──────── RECORDS

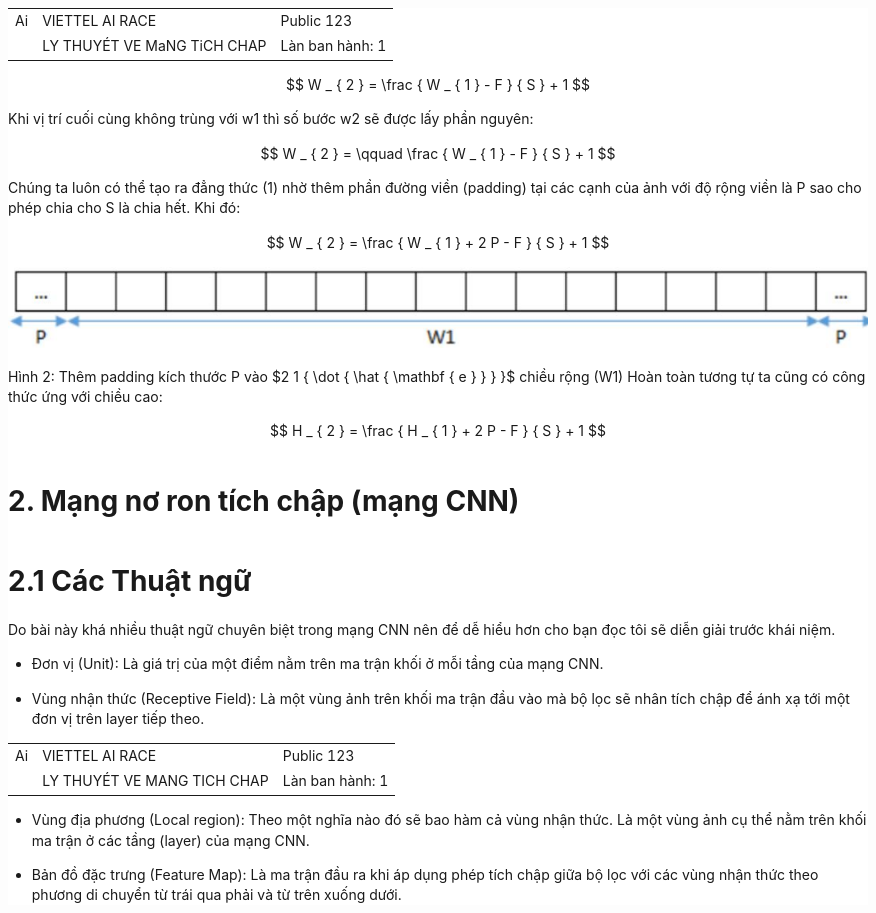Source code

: <table><tr><td rowspan=2 colspan=1>Ai</td><td rowspan=1 colspan=1>VIETTEL AI RACE</td><td rowspan=1 colspan=1>Public 123</td></tr><tr><td rowspan=1 colspan=1>LY THUYÉT VE MaNG TiCH CHAP</td><td rowspan=1 colspan=1>Làn ban hành: 1</td></tr></table>

$$
W _ { 2 } = \frac { W _ { 1 } - F } { S } + 1
$$

Khi vị trí cuối cùng không trùng với w1 thì số bước w2 sẽ được lấy phần nguyên:

$$
W _ { 2 } = \qquad \frac { W _ { 1 } - F } { S } + 1
$$

Chúng ta luôn có thể tạo ra đẳng thức (1) nhờ thêm phần đường viền (padding) tại các cạnh của ảnh với độ rộng viền là P sao cho phép chia cho S là chia hết. Khi đó:

$$
W _ { 2 } = \frac { W _ { 1 } + 2 P - F } { S } + 1
$$

![](images/98d1d2b0234ce07bc983bd776c7fa218595417e07b5b391d734f6690823b2f5f.jpg)

Hình 2: Thêm padding kích thước P vào $2 1 { \dot { \hat { \mathbf { e } } } }$ chiều rộng (W1) Hoàn toàn tương tự ta cũng có công thức ứng với chiều cao:

$$
H _ { 2 } = \frac { H _ { 1 } + 2 P - F } { S } + 1
$$

# 2. Mạng nơ ron tích chập (mạng CNN)

# 2.1 Các Thuật ngữ

Do bài này khá nhiều thuật ngữ chuyên biệt trong mạng CNN nên để dễ hiểu hơn cho bạn đọc tôi sẽ diễn giải trước khái niệm.

- Đơn vị (Unit): Là giá trị của một điểm nằm trên ma trận khối ở mỗi tầng của mạng CNN.

- Vùng nhận thức (Receptive Field): Là một vùng ảnh trên khối ma trận đầu vào mà bộ lọc sẽ nhân tích chập để ánh xạ tới một đơn vị trên layer tiếp theo.

<table><tr><td rowspan=2 colspan=1>Ai</td><td rowspan=1 colspan=1>VIETTEL AI RACE</td><td rowspan=1 colspan=1>Public 123</td></tr><tr><td rowspan=1 colspan=1>LY THUYÉT VE MANG TICH CHAP</td><td rowspan=1 colspan=1>Làn ban hành: 1</td></tr></table>

- Vùng địa phương (Local region): Theo một nghĩa nào đó sẽ bao hàm cả vùng nhận thức. Là một vùng ảnh cụ thể nằm trên khối ma trận ở các tầng (layer) của mạng CNN.

- Bản đồ đặc trưng (Feature Map): Là ma trận đầu ra khi áp dụng phép tích chập giữa bộ lọc với các vùng nhận thức theo phương di chuyển từ trái qua phải và từ trên xuống dưới.
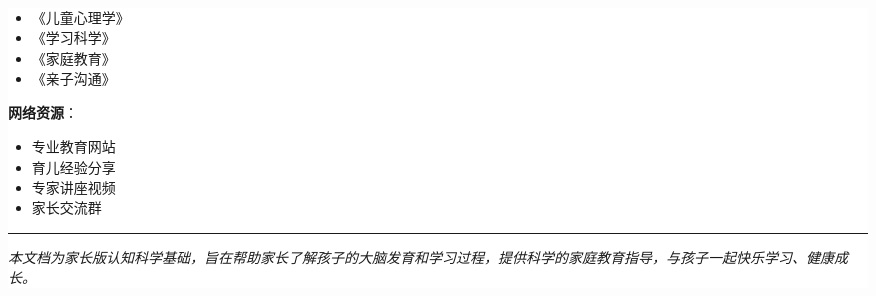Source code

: - 《儿童心理学》
- 《学习科学》
- 《家庭教育》
- 《亲子沟通》

**网络资源**：

- 专业教育网站
- 育儿经验分享
- 专家讲座视频
- 家长交流群

---

*本文档为家长版认知科学基础，旨在帮助家长了解孩子的大脑发育和学习过程，提供科学的家庭教育指导，与孩子一起快乐学习、健康成长。*
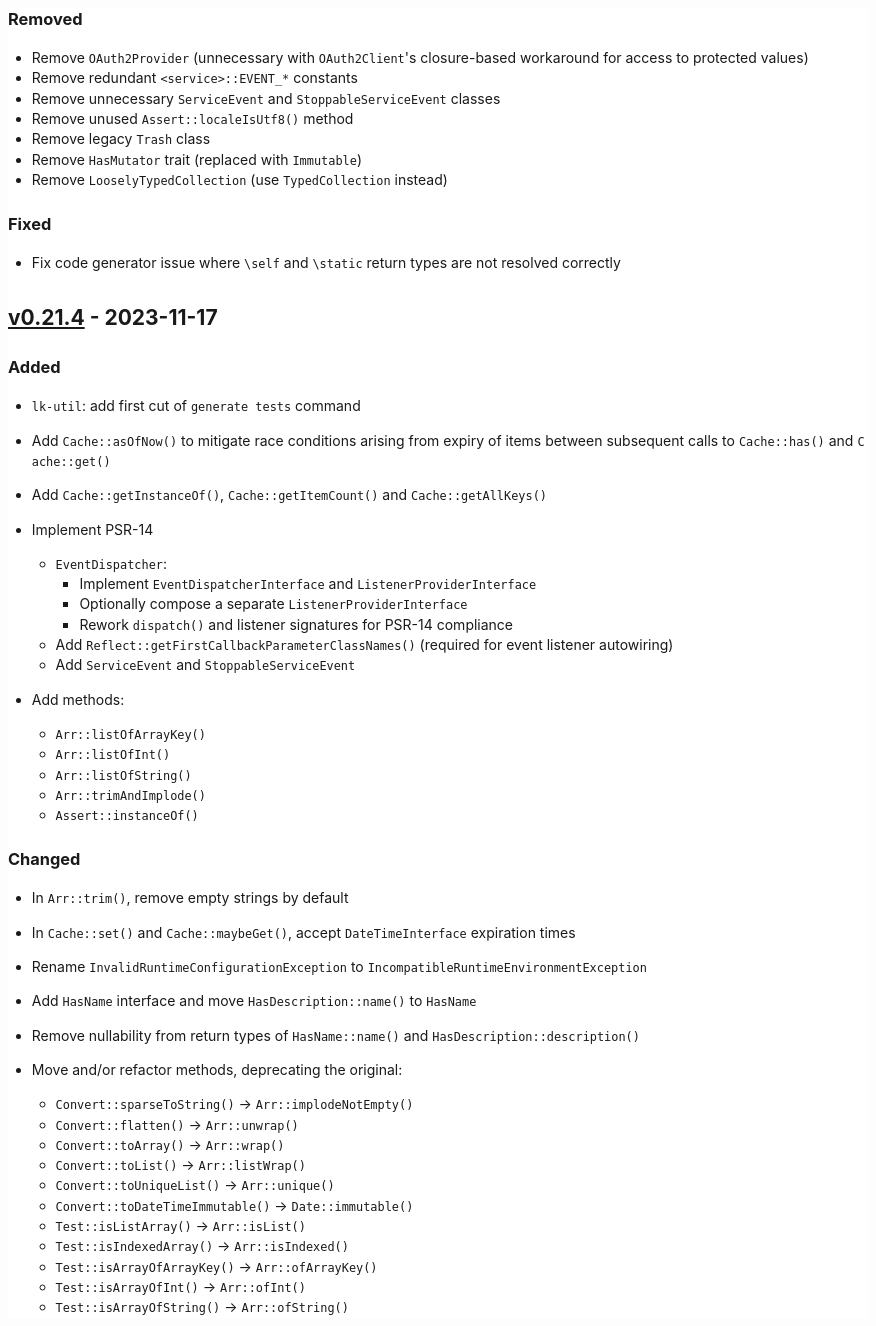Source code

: ### Removed

- Remove `OAuth2Provider` (unnecessary with `OAuth2Client`'s closure-based workaround for access to protected values)
- Remove redundant `<service>::EVENT_*` constants
- Remove unnecessary `ServiceEvent` and `StoppableServiceEvent` classes
- Remove unused `Assert::localeIsUtf8()` method
- Remove legacy `Trash` class
- Remove `HasMutator` trait (replaced with `Immutable`)
- Remove `LooselyTypedCollection` (use `TypedCollection` instead)

### Fixed

- Fix code generator issue where `\self` and `\static` return types are not resolved correctly

## [v0.21.4] - 2023-11-17

### Added

- `lk-util`: add first cut of `generate tests` command
- Add `Cache::asOfNow()` to mitigate race conditions arising from expiry of items between subsequent calls to `Cache::has()` and `Cache::get()`
- Add `Cache::getInstanceOf()`, `Cache::getItemCount()` and `Cache::getAllKeys()`

- Implement PSR-14
  - `EventDispatcher`:
    - Implement `EventDispatcherInterface` and `ListenerProviderInterface`
    - Optionally compose a separate `ListenerProviderInterface`
    - Rework `dispatch()` and listener signatures for PSR-14 compliance
  - Add `Reflect::getFirstCallbackParameterClassNames()` (required for event listener autowiring)
  - Add `ServiceEvent` and `StoppableServiceEvent`

- Add methods:
  - `Arr::listOfArrayKey()`
  - `Arr::listOfInt()`
  - `Arr::listOfString()`
  - `Arr::trimAndImplode()`
  - `Assert::instanceOf()`

### Changed

- In `Arr::trim()`, remove empty strings by default
- In `Cache::set()` and `Cache::maybeGet()`, accept `DateTimeInterface` expiration times
- Rename `InvalidRuntimeConfigurationException` to `IncompatibleRuntimeEnvironmentException`
- Add `HasName` interface and move `HasDescription::name()` to `HasName`
- Remove nullability from return types of `HasName::name()` and `HasDescription::description()`

- Move and/or refactor methods, deprecating the original:
  - `Convert::sparseToString()` -> `Arr::implodeNotEmpty()`
  - `Convert::flatten()` -> `Arr::unwrap()`
  - `Convert::toArray()` -> `Arr::wrap()`
  - `Convert::toList()` -> `Arr::listWrap()`
  - `Convert::toUniqueList()` -> `Arr::unique()`
  - `Convert::toDateTimeImmutable()` -> `Date::immutable()`
  - `Test::isListArray()` -> `Arr::isList()`
  - `Test::isIndexedArray()` -> `Arr::isIndexed()`
  - `Test::isArrayOfArrayKey()` -> `Arr::ofArrayKey()`
  - `Test::isArrayOfInt()` -> `Arr::ofInt()`
  - `Test::isArrayOfString()` -> `Arr::ofString()`


[salient/changelog]: https://github.com/salient-labs/php-changelog
[Keep a Changelog]: https://keepachangelog.com/en/1.1.0/
[Semantic Versioning]: https://semver.org/spec/v2.0.0.html
[v0.21.18]: https://github.com/lkrms/php-util/compare/v0.21.17...v0.21.18
[v0.21.17]: https://github.com/lkrms/php-util/compare/v0.21.16...v0.21.17
[v0.21.16]: https://github.com/lkrms/php-util/compare/v0.21.15...v0.21.16
[v0.21.15]: https://github.com/lkrms/php-util/compare/v0.21.14...v0.21.15
[v0.21.14]: https://github.com/lkrms/php-util/compare/v0.21.13...v0.21.14
[v0.21.13]: https://github.com/lkrms/php-util/compare/v0.21.12...v0.21.13
[v0.21.12]: https://github.com/lkrms/php-util/compare/v0.21.11...v0.21.12
[v0.21.11]: https://github.com/lkrms/php-util/compare/v0.21.10...v0.21.11
[v0.21.10]: https://github.com/lkrms/php-util/compare/v0.21.9...v0.21.10
[v0.21.9]: https://github.com/lkrms/php-util/compare/v0.21.8...v0.21.9
[v0.21.8]: https://github.com/lkrms/php-util/compare/v0.21.7...v0.21.8
[v0.21.7]: https://github.com/lkrms/php-util/compare/v0.21.6...v0.21.7
[v0.21.6]: https://github.com/lkrms/php-util/compare/v0.21.5...v0.21.6
[v0.21.5]: https://github.com/lkrms/php-util/compare/v0.21.4...v0.21.5
[v0.21.4]: https://github.com/lkrms/php-util/compare/v0.21.3...v0.21.4
[v0.21.3]: https://github.com/lkrms/php-util/compare/v0.21.2...v0.21.3
[v0.21.2]: https://github.com/lkrms/php-util/compare/v0.21.1...v0.21.2
[v0.21.1]: https://github.com/lkrms/php-util/compare/v0.21.0...v0.21.1
[v0.21.0]: https://github.com/lkrms/php-util/compare/v0.20.89...v0.21.0
[v0.20.89]: https://github.com/lkrms/php-util/compare/v0.20.88...v0.20.89
[v0.20.88]: https://github.com/lkrms/php-util/compare/v0.20.87...v0.20.88
[v0.20.87]: https://github.com/lkrms/php-util/compare/v0.20.86...v0.20.87
[v0.20.86]: https://github.com/lkrms/php-util/compare/v0.20.85...v0.20.86
[v0.20.85]: https://github.com/lkrms/php-util/compare/v0.20.84...v0.20.85
[v0.20.84]: https://github.com/lkrms/php-util/compare/v0.20.83...v0.20.84
[v0.20.83]: https://github.com/lkrms/php-util/compare/v0.20.82...v0.20.83
[v0.20.82]: https://github.com/lkrms/php-util/compare/v0.20.81...v0.20.82
[v0.20.81]: https://github.com/lkrms/php-util/compare/v0.20.80...v0.20.81
[v0.20.80]: https://github.com/lkrms/php-util/compare/v0.20.79...v0.20.80
[v0.20.79]: https://github.com/lkrms/php-util/compare/v0.20.78...v0.20.79
[v0.20.78]: https://github.com/lkrms/php-util/compare/v0.20.77...v0.20.78
[v0.20.77]: https://github.com/lkrms/php-util/compare/v0.20.76...v0.20.77
[v0.20.76]: https://github.com/lkrms/php-util/compare/v0.20.75...v0.20.76
[v0.20.75]: https://github.com/lkrms/php-util/compare/v0.20.74...v0.20.75
[v0.20.74]: https://github.com/lkrms/php-util/compare/v0.20.73...v0.20.74
[v0.20.73]: https://github.com/lkrms/php-util/compare/v0.20.72...v0.20.73
[v0.20.72]: https://github.com/lkrms/php-util/compare/v0.20.71...v0.20.72
[v0.20.71]: https://github.com/lkrms/php-util/compare/v0.20.70...v0.20.71
[v0.20.70]: https://github.com/lkrms/php-util/compare/v0.20.69...v0.20.70
[v0.20.69]: https://github.com/lkrms/php-util/compare/v0.20.68...v0.20.69
[v0.20.68]: https://github.com/lkrms/php-util/compare/v0.20.67...v0.20.68
[v0.20.67]: https://github.com/lkrms/php-util/compare/v0.20.66...v0.20.67
[v0.20.66]: https://github.com/lkrms/php-util/compare/v0.20.65...v0.20.66
[v0.20.65]: https://github.com/lkrms/php-util/compare/v0.20.64...v0.20.65
[v0.20.64]: https://github.com/lkrms/php-util/compare/v0.20.63...v0.20.64
[v0.20.63]: https://github.com/lkrms/php-util/compare/v0.20.62...v0.20.63
[v0.20.62]: https://github.com/lkrms/php-util/compare/v0.20.61...v0.20.62
[v0.20.61]: https://github.com/lkrms/php-util/compare/v0.20.60...v0.20.61
[v0.20.60]: https://github.com/lkrms/php-util/compare/v0.20.59...v0.20.60
[v0.20.59]: https://github.com/lkrms/php-util/compare/v0.20.58...v0.20.59
[v0.20.58]: https://github.com/lkrms/php-util/compare/v0.20.57...v0.20.58
[v0.20.57]: https://github.com/lkrms/php-util/compare/v0.20.56...v0.20.57
[v0.20.56]: https://github.com/lkrms/php-util/compare/v0.20.55...v0.20.56
[v0.20.55]: https://github.com/lkrms/php-util/compare/v0.20.54...v0.20.55
[v0.20.54]: https://github.com/lkrms/php-util/releases/tag/v0.20.54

────────────────

#### [ASSIGNMENT]
Reproduce verbatim the lines of the material above, from the line containing "Hình 2: Thêm" through the line containing "# 2. Mạng nơ ron tích chập (mạng CNN)", with both of those lines included.

#### [OUTPUT OF THE TASK]
Hình 2: Thêm padding kích thước P vào $2 1 { \dot { \hat { \mathbf { e } } } }$ chiều rộng (W1) Hoàn toàn tương tự ta cũng có công thức ứng với chiều cao:

$$
H _ { 2 } = \frac { H _ { 1 } + 2 P - F } { S } + 1
$$

# 2. Mạng nơ ron tích chập (mạng CNN)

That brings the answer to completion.